■ **YOUR TASK**
Once every line in the data that follows has been checked for the word "companies", give only the number of lines that hold it.

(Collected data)

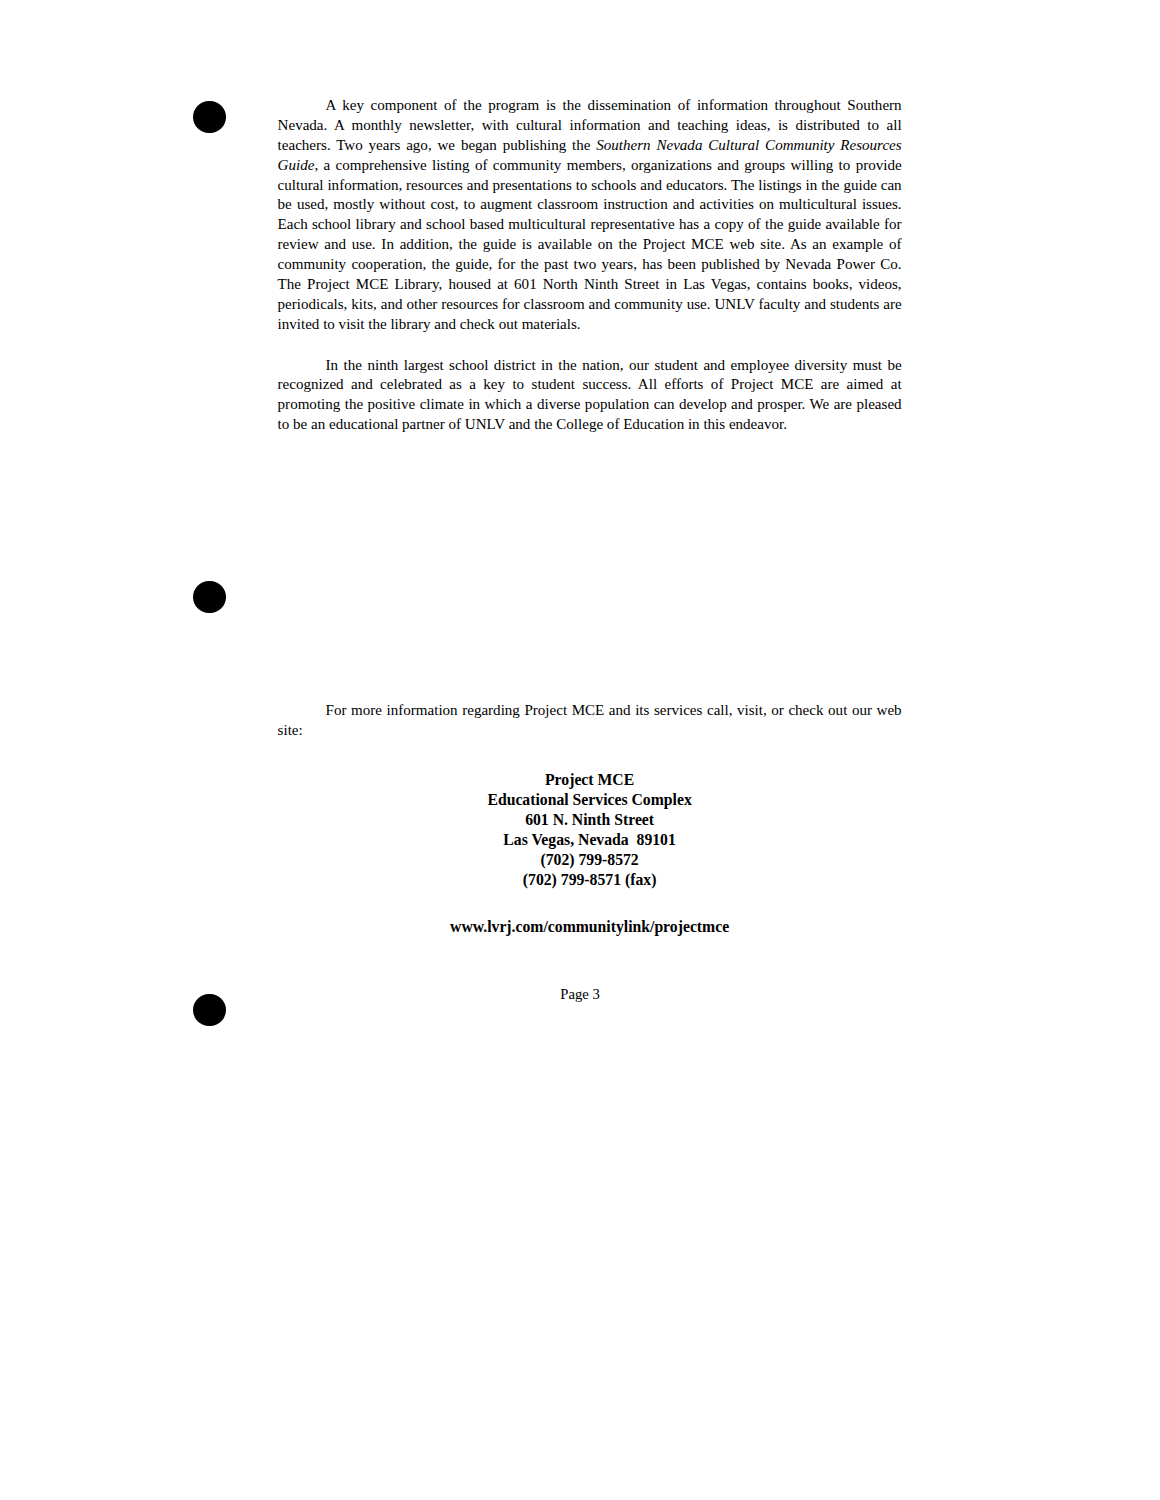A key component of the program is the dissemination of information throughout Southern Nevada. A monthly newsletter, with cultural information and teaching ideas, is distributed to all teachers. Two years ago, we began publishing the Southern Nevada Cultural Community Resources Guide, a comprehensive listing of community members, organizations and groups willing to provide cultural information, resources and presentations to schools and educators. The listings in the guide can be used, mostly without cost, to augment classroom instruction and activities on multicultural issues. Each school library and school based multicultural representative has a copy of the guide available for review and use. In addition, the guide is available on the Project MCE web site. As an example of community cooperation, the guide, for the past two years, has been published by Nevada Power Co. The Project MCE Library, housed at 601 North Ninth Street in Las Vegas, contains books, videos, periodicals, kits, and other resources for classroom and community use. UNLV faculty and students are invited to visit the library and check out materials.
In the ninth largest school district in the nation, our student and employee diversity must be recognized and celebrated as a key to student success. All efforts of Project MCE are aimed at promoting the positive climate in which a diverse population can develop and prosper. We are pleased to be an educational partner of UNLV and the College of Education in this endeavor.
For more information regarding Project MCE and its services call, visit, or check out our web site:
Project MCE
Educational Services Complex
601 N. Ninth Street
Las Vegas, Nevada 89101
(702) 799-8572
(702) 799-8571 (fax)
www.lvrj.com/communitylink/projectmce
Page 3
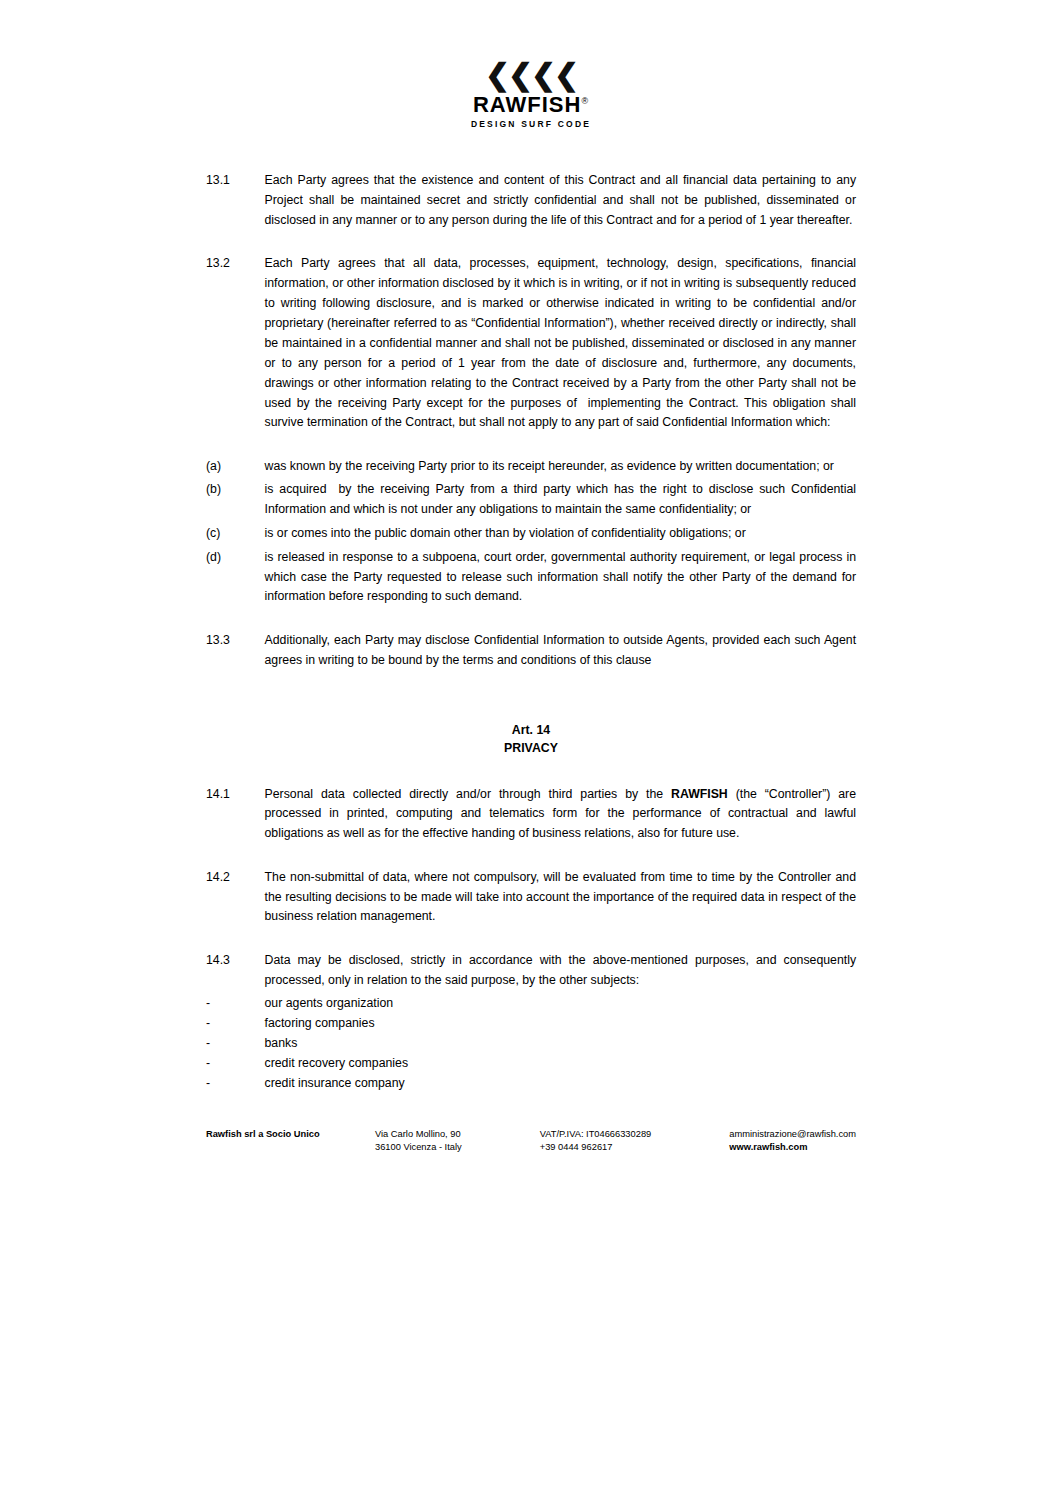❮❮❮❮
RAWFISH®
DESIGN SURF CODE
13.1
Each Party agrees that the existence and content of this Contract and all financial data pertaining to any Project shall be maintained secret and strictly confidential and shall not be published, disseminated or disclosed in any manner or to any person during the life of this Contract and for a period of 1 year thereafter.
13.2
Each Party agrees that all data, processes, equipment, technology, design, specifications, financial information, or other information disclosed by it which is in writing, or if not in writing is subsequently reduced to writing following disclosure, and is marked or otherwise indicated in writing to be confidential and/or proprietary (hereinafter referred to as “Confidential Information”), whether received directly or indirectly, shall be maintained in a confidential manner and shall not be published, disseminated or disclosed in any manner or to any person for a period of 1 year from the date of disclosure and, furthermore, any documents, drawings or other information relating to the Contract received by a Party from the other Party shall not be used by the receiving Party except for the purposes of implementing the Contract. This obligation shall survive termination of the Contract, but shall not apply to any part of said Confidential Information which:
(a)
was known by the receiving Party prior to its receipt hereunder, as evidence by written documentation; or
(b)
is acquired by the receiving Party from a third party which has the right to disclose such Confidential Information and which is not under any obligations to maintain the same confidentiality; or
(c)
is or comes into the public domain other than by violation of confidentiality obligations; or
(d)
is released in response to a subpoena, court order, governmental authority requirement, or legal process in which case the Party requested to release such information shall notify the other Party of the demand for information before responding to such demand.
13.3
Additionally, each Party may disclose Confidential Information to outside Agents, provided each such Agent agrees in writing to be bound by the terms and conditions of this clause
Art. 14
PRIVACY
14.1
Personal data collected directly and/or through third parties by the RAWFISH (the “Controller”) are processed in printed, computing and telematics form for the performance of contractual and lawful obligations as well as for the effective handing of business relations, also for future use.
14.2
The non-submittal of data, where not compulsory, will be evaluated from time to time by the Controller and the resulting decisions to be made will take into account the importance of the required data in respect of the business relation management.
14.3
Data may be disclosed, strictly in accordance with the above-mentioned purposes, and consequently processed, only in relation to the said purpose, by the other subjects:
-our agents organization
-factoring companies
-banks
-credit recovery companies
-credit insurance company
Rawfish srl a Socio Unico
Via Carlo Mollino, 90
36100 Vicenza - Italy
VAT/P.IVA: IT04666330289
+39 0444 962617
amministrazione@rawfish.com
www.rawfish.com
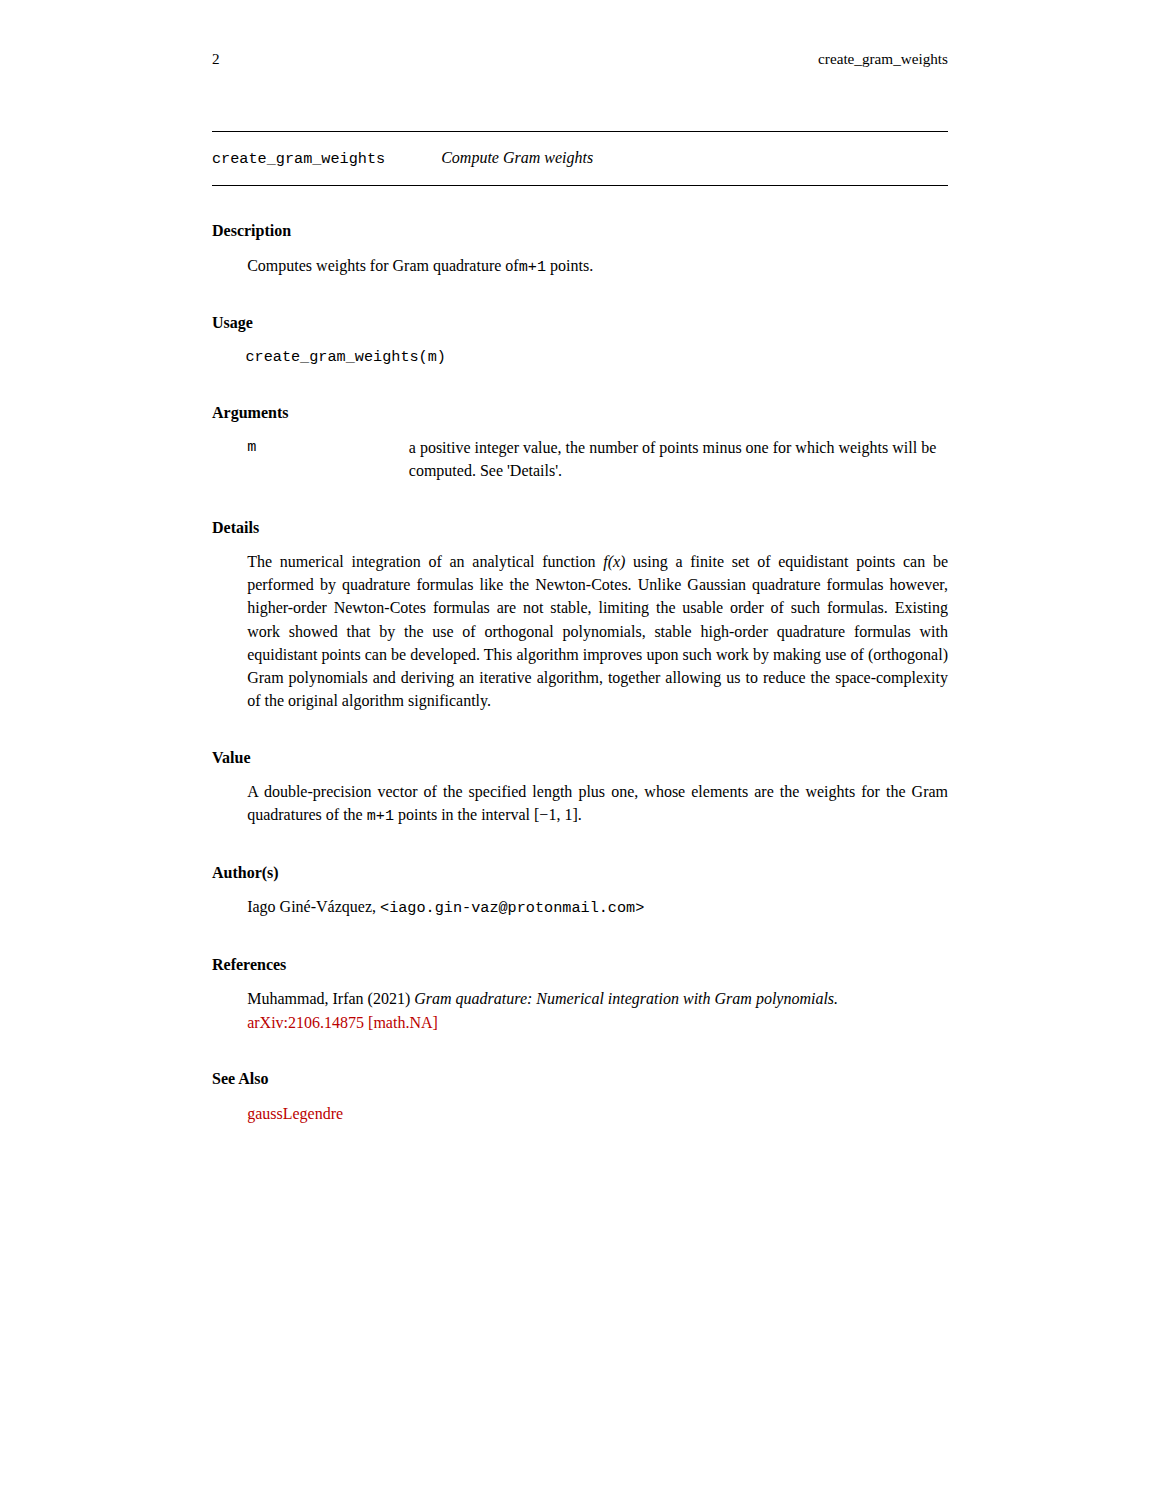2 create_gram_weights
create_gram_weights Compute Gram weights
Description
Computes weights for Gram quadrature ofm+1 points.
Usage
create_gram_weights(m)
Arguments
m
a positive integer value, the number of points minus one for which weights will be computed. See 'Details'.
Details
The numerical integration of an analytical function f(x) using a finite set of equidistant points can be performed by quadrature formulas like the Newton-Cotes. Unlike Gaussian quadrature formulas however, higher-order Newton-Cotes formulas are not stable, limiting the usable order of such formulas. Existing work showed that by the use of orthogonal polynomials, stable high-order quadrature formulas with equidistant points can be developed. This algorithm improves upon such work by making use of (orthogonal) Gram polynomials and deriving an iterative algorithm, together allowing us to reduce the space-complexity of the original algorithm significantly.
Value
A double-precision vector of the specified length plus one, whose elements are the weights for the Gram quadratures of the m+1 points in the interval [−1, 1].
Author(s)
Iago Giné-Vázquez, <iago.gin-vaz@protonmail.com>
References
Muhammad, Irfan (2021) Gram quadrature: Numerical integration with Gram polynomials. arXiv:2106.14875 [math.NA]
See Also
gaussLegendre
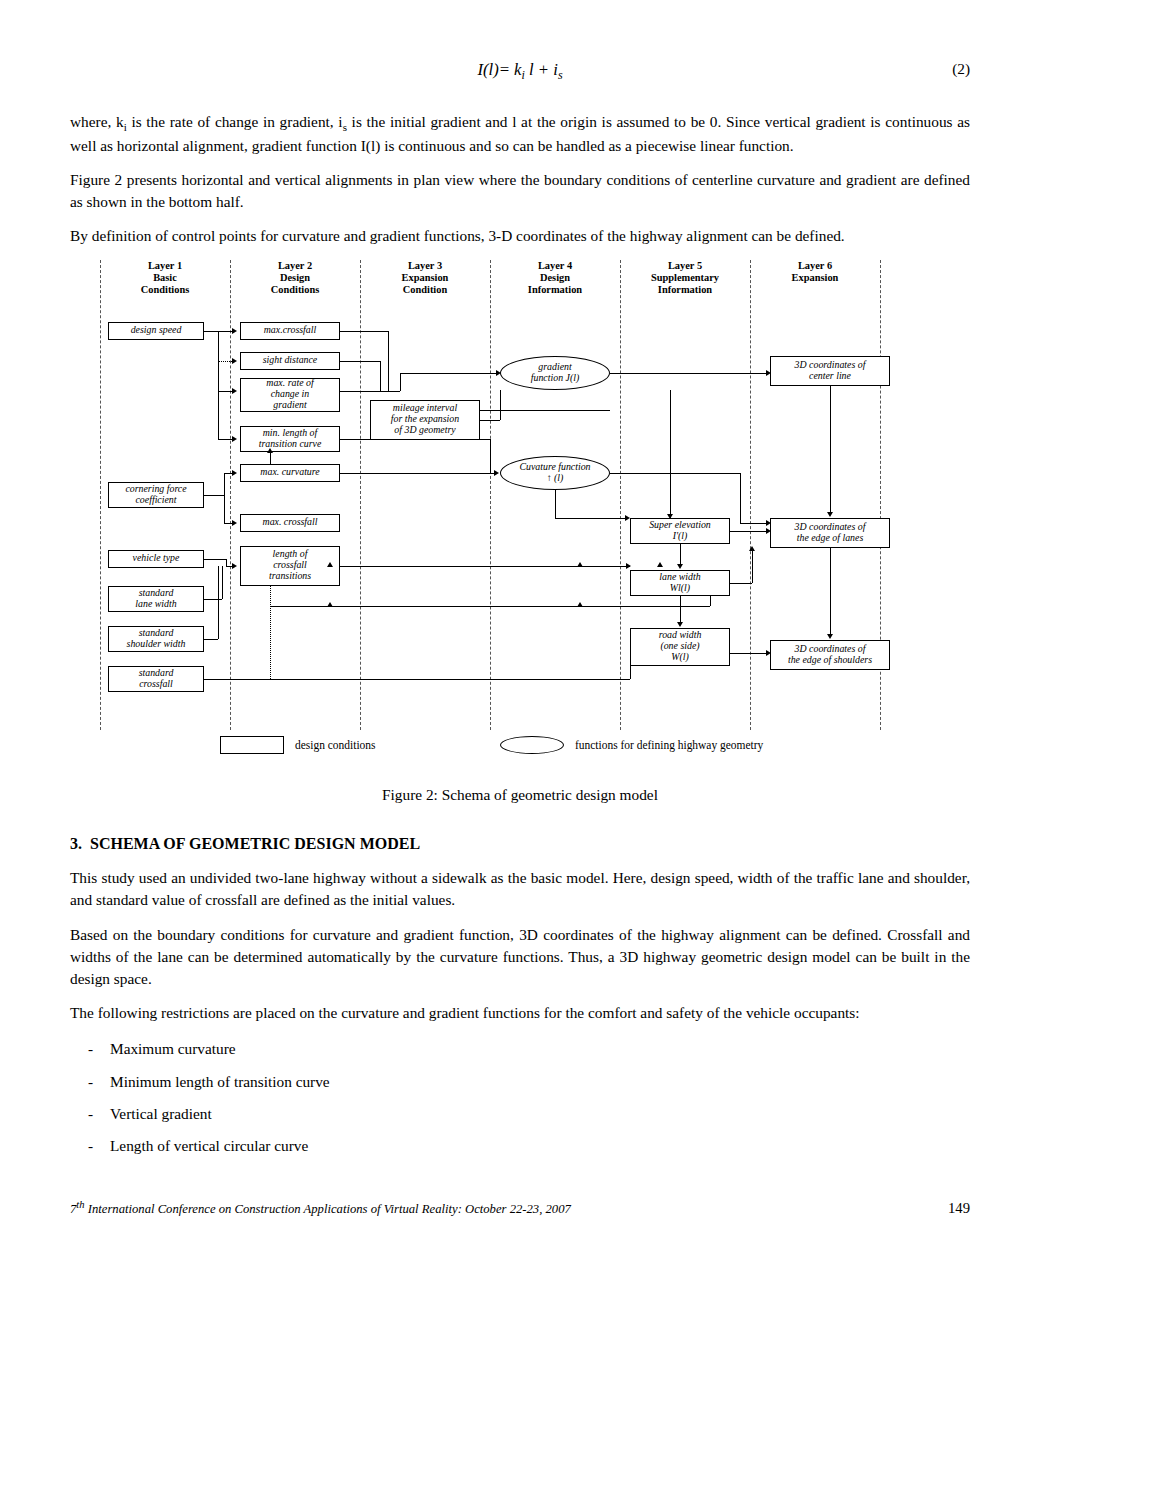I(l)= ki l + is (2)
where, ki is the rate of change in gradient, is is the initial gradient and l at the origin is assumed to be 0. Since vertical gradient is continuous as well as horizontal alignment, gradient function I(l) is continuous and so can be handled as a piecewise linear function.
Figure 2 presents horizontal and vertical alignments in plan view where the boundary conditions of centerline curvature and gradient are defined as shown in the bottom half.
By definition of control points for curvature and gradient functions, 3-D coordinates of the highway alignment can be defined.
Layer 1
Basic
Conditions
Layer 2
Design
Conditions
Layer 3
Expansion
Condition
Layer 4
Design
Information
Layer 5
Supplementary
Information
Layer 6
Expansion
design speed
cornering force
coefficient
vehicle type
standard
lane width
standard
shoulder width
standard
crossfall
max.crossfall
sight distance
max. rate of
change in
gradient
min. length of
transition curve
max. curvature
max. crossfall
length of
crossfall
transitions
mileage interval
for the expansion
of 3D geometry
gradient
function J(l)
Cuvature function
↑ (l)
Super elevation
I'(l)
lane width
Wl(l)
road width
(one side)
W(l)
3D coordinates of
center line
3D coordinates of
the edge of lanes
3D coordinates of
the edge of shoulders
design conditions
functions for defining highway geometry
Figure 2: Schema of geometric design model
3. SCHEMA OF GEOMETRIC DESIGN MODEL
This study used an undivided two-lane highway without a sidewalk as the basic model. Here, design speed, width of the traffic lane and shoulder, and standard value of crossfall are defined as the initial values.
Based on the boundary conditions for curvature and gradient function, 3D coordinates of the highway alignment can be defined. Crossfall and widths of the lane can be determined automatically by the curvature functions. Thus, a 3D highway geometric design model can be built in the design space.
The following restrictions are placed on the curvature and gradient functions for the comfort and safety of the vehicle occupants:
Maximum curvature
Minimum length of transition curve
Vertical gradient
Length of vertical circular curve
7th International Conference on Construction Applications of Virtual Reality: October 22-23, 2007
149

■ **EXPECTED ANSWER**
2